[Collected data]
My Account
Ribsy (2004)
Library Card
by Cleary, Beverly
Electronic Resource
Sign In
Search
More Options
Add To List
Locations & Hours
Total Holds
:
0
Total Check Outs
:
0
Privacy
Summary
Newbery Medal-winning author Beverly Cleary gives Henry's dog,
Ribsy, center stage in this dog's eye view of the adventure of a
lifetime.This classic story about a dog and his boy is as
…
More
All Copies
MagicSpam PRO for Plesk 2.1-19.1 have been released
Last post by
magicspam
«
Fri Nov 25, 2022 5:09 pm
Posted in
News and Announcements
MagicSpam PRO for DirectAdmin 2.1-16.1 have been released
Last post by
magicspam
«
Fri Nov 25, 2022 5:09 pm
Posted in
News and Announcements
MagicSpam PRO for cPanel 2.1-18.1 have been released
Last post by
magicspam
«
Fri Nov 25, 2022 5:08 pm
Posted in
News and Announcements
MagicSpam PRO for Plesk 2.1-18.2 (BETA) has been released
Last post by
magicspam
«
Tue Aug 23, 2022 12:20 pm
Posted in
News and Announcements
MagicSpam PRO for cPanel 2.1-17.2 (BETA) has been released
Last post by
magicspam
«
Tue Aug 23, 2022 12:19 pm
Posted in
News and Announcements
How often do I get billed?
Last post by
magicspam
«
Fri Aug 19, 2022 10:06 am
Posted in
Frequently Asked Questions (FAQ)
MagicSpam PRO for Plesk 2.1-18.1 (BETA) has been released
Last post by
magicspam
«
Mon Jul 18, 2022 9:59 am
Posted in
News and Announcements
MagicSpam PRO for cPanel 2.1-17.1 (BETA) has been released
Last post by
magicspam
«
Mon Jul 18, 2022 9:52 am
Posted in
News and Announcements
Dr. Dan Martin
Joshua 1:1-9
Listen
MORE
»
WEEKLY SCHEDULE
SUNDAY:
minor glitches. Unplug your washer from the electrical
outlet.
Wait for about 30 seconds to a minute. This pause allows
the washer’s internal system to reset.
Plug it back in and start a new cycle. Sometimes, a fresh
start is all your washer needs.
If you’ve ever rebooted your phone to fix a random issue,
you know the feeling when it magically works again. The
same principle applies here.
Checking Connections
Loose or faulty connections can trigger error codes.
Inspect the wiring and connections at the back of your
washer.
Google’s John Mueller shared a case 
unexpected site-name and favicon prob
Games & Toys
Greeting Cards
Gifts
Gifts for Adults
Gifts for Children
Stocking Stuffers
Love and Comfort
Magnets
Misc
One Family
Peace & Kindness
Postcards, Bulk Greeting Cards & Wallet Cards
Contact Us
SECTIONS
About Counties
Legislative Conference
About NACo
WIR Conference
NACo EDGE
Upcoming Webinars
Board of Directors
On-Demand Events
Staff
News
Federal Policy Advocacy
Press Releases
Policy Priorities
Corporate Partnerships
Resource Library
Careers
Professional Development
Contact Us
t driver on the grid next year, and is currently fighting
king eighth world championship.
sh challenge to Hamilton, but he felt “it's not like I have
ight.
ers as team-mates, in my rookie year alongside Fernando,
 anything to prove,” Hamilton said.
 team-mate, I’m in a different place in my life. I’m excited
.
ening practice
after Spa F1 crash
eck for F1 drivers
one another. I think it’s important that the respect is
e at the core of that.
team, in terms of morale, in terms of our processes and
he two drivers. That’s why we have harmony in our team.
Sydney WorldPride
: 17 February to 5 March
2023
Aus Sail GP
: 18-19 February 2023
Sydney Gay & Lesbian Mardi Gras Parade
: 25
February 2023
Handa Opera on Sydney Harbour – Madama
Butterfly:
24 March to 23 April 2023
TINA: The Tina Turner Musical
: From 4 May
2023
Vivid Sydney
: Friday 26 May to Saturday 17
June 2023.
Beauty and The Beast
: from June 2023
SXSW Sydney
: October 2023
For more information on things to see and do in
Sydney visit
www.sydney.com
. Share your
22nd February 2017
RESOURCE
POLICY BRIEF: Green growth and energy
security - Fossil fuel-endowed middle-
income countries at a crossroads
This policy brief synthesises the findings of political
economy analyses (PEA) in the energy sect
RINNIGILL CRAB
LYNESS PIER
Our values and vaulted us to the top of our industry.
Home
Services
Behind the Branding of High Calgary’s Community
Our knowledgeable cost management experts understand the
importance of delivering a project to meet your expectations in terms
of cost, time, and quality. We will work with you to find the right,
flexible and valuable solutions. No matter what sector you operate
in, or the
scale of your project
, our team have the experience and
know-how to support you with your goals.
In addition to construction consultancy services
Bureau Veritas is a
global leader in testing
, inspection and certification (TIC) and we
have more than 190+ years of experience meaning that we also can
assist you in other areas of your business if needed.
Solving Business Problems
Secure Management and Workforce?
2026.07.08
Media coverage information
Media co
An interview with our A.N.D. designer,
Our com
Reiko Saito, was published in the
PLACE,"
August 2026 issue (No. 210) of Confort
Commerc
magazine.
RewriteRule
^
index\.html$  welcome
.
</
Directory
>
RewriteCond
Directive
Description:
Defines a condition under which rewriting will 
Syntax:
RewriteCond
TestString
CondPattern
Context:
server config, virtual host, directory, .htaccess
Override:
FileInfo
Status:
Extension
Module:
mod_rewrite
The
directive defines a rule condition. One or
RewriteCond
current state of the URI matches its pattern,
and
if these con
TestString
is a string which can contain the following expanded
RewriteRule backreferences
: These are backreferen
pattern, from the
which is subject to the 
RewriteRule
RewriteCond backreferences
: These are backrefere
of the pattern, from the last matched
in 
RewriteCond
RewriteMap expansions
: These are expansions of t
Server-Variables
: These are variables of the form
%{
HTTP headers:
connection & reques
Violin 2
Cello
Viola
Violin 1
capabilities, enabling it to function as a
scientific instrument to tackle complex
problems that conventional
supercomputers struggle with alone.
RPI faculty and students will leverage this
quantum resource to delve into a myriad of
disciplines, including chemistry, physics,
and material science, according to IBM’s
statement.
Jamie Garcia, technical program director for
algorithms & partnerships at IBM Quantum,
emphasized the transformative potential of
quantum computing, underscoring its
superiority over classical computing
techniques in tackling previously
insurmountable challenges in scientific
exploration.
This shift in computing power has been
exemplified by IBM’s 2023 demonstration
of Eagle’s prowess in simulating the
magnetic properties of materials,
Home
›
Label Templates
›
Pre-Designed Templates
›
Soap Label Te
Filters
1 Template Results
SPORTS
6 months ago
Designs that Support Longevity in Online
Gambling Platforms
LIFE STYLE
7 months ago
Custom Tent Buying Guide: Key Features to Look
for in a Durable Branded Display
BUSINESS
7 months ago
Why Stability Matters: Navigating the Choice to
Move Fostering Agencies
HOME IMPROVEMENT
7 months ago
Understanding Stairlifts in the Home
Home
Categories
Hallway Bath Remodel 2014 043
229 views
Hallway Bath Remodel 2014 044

◆ Work item
Could you write out all the entries word for word?

◆ Response to the exercise
My Account
Ribsy (2004)
Library Card
by Cleary, Beverly
Electronic Resource
Sign In
Search
More Options
Add To List
Locations & Hours
Total Holds
:
0
Total Check Outs
:
0
Privacy
Summary
Newbery Medal-winning author Beverly Cleary gives Henry's dog,
Ribsy, center stage in this dog's eye view of the adventure of a
lifetime.This classic story about a dog and his boy is as
…
More
All Copies
MagicSpam PRO for Plesk 2.1-19.1 have been released
Last post by
magicspam
«
Fri Nov 25, 2022 5:09 pm
Posted in
News and Announcements
MagicSpam PRO for DirectAdmin 2.1-16.1 have been released
Last post by
magicspam
«
Fri Nov 25, 2022 5:09 pm
Posted in
News and Announcements
MagicSpam PRO for cPanel 2.1-18.1 have been released
Last post by
magicspam
«
Fri Nov 25, 2022 5:08 pm
Posted in
News and Announcements
MagicSpam PRO for Plesk 2.1-18.2 (BETA) has been released
Last post by
magicspam
«
Tue Aug 23, 2022 12:20 pm
Posted in
News and Announcements
MagicSpam PRO for cPanel 2.1-17.2 (BETA) has been released
Last post by
magicspam
«
Tue Aug 23, 2022 12:19 pm
Posted in
News and Announcements
How often do I get billed?
Last post by
magicspam
«
Fri Aug 19, 2022 10:06 am
Posted in
Frequently Asked Questions (FAQ)
MagicSpam PRO for Plesk 2.1-18.1 (BETA) has been released
Last post by
magicspam
«
Mon Jul 18, 2022 9:59 am
Posted in
News and Announcements
MagicSpam PRO for cPanel 2.1-17.1 (BETA) has been released
Last post by
magicspam
«
Mon Jul 18, 2022 9:52 am
Posted in
News and Announcements
Dr. Dan Martin
Joshua 1:1-9
Listen
MORE
»
WEEKLY SCHEDULE
SUNDAY:
minor glitches. Unplug your washer from the electrical
outlet.
Wait for about 30 seconds to a minute. This pause allows
the washer’s internal system to reset.
Plug it back in and start a new cycle. Sometimes, a fresh
start is all your washer needs.
If you’ve ever rebooted your phone to fix a random issue,
you know the feeling when it magically works again. The
same principle applies here.
Checking Connections
Loose or faulty connections can trigger error codes.
Inspect the wiring and connections at the back of your
washer.
Google’s John Mueller shared a case 
unexpected site-name and favicon prob
Games & Toys
Greeting Cards
Gifts
Gifts for Adults
Gifts for Children
Stocking Stuffers
Love and Comfort
Magnets
Misc
One Family
Peace & Kindness
Postcards, Bulk Greeting Cards & Wallet Cards
Contact Us
SECTIONS
About Counties
Legislative Conference
About NACo
WIR Conference
NACo EDGE
Upcoming Webinars
Board of Directors
On-Demand Events
Staff
News
Federal Policy Advocacy
Press Releases
Policy Priorities
Corporate Partnerships
Resource Library
Careers
Professional Development
Contact Us
t driver on the grid next year, and is currently fighting
king eighth world championship.
sh challenge to Hamilton, but he felt “it's not like I have
ight.
ers as team-mates, in my rookie year alongside Fernando,
 anything to prove,” Hamilton said.
 team-mate, I’m in a different place in my life. I’m excited
.
ening practice
after Spa F1 crash
eck for F1 drivers
one another. I think it’s important that the respect is
e at the core of that.
team, in terms of morale, in terms of our processes and
he two drivers. That’s why we have harmony in our team.
Sydney WorldPride
: 17 February to 5 March
2023
Aus Sail GP
: 18-19 February 2023
Sydney Gay & Lesbian Mardi Gras Parade
: 25
February 2023
Handa Opera on Sydney Harbour – Madama
Butterfly:
24 March to 23 April 2023
TINA: The Tina Turner Musical
: From 4 May
2023
Vivid Sydney
: Friday 26 May to Saturday 17
June 2023.
Beauty and The Beast
: from June 2023
SXSW Sydney
: October 2023
For more information on things to see and do in
Sydney visit
www.sydney.com
. Share your
22nd February 2017
RESOURCE
POLICY BRIEF: Green growth and energy
security - Fossil fuel-endowed middle-
income countries at a crossroads
This policy brief synthesises the findings of political
economy analyses (PEA) in the energy sect
RINNIGILL CRAB
LYNESS PIER
Our values and vaulted us to the top of our industry.
Home
Services
Behind the Branding of High Calgary’s Community
Our knowledgeable cost management experts understand the
importance of delivering a project to meet your expectations in terms
of cost, time, and quality. We will work with you to find the right,
flexible and valuable solutions. No matter what sector you operate
in, or the
scale of your project
, our team have the experience and
know-how to support you with your goals.
In addition to construction consultancy services
Bureau Veritas is a
global leader in testing
, inspection and certification (TIC) and we
have more than 190+ years of experience meaning that we also can
assist you in other areas of your business if needed.
Solving Business Problems
Secure Management and Workforce?
2026.07.08
Media coverage information
Media co
An interview with our A.N.D. designer,
Our com
Reiko Saito, was published in the
PLACE,"
August 2026 issue (No. 210) of Confort
Commerc
magazine.
RewriteRule
^
index\.html$  welcome
.
</
Directory
>
RewriteCond
Directive
Description:
Defines a condition under which rewriting will 
Syntax:
RewriteCond
TestString
CondPattern
Context:
server config, virtual host, directory, .htaccess
Override:
FileInfo
Status:
Extension
Module:
mod_rewrite
The
directive defines a rule condition. One or
RewriteCond
current state of the URI matches its pattern,
and
if these con
TestString
is a string which can contain the following expanded
RewriteRule backreferences
: These are backreferen
pattern, from the
which is subject to the 
RewriteRule
RewriteCond backreferences
: These are backrefere
of the pattern, from the last matched
in 
RewriteCond
RewriteMap expansions
: These are expansions of t
Server-Variables
: These are variables of the form
%{
HTTP headers:
connection & reques
Violin 2
Cello
Viola
Violin 1
capabilities, enabling it to function as a
scientific instrument to tackle complex
problems that conventional
supercomputers struggle with alone.
RPI faculty and students will leverage this
quantum resource to delve into a myriad of
disciplines, including chemistry, physics,
and material science, according to IBM’s
statement.
Jamie Garcia, technical program director for
algorithms & partnerships at IBM Quantum,
emphasized the transformative potential of
quantum computing, underscoring its
superiority over classical computing
techniques in tackling previously
insurmountable challenges in scientific
exploration.
This shift in computing power has been
exemplified by IBM’s 2023 demonstration
of Eagle’s prowess in simulating the
magnetic properties of materials,
Home
›
Label Templates
›
Pre-Designed Templates
›
Soap Label Te
Filters
1 Template Results
SPORTS
6 months ago
Designs that Support Longevity in Online
Gambling Platforms
LIFE STYLE
7 months ago
Custom Tent Buying Guide: Key Features to Look
for in a Durable Branded Display
BUSINESS
7 months ago
Why Stability Matters: Navigating the Choice to
Move Fostering Agencies
HOME IMPROVEMENT
7 months ago
Understanding Stairlifts in the Home
Home
Categories
Hallway Bath Remodel 2014 043
229 views
Hallway Bath Remodel 2014 044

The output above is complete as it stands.